Please be aware that the data is artificially created and not real. The sample size is also deliberately small for easy display.

Predictor		Outcome
Hair	Eye	French	German	Italian
H_Dark	E_Blue	3	1	2
H_Dark	E_Brown	1	1	3
H_Dark	E_Others	1	1	1
H_Light	E_Blue	2	1	1
H_Light	E_Brown	2	1	2
H_Light	E_Others	1	5	1
a priori		0.5	0.33	0.17

We wish to develop a Bayesian model to identify the ethnicity of people, based on hair and eye color. To build our model, we recruited 10 each of known French, German, and Italians, and observed their hair and eye color. We then use the Bayesian model to predict ethnicity using hair and eye colors, in a community with an expected ratios of French:German:Italian of 3:2:1, normalized to a priori probabilities of 0.5:0.33:0.17.

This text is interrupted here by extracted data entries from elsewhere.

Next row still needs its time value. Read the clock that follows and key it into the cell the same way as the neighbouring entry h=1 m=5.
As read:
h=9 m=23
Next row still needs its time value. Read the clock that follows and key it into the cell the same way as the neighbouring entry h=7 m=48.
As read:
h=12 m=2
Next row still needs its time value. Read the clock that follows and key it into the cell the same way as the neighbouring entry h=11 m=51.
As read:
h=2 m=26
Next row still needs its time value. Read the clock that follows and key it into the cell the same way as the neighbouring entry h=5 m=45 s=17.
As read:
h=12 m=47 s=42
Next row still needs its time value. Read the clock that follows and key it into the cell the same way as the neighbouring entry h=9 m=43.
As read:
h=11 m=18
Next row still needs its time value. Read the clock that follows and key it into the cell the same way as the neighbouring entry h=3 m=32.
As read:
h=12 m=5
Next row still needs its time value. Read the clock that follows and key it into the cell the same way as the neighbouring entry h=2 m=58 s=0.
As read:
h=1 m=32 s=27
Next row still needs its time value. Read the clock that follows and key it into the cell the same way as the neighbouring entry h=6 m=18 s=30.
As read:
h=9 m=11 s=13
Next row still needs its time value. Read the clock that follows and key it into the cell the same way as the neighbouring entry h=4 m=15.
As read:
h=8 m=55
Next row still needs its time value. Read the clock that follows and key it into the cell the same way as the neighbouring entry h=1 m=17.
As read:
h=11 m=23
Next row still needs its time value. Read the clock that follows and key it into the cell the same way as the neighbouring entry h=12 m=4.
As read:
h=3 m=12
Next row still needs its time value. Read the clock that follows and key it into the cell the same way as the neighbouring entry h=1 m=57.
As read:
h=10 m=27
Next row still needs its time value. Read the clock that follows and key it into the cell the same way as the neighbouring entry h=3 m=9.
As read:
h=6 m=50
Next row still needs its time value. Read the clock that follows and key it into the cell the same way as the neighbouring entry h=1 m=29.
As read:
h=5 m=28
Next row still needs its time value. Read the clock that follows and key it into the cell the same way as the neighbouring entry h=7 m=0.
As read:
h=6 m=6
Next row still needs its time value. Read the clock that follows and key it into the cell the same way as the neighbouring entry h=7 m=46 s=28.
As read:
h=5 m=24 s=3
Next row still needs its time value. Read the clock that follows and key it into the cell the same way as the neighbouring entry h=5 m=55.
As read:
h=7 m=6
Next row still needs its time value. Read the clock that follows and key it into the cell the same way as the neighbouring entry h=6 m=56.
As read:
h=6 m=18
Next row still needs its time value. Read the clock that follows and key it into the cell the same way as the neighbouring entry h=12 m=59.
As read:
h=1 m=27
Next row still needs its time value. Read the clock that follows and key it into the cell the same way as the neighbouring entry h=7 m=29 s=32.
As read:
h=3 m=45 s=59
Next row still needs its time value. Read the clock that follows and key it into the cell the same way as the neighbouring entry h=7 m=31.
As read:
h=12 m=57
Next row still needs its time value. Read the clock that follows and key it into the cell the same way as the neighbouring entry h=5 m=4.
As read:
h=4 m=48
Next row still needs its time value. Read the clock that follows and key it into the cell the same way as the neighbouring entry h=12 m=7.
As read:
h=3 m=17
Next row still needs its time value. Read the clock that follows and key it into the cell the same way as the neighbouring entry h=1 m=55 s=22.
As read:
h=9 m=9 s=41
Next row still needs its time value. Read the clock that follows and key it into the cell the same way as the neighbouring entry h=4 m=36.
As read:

The count of combinations are presented in the table to the right, and the explanation of terms and abbreviations used are as follows

Bayesian Probability

Bayesian Probability Theory is a mathematical model of making decisions based on experience. The process is to predict, using a set of predictors to determine the probabilities of alternative outcomes. In the Bayesian context, prediction is not to forecast the future, nor to establish what may be true, but to logically apply the observed values (attributes) of predictors to calculate how confident we can be, in terms of probabilities (a number between 0 and 1, or a percentage), for each of the alternative outcomes contained in our model.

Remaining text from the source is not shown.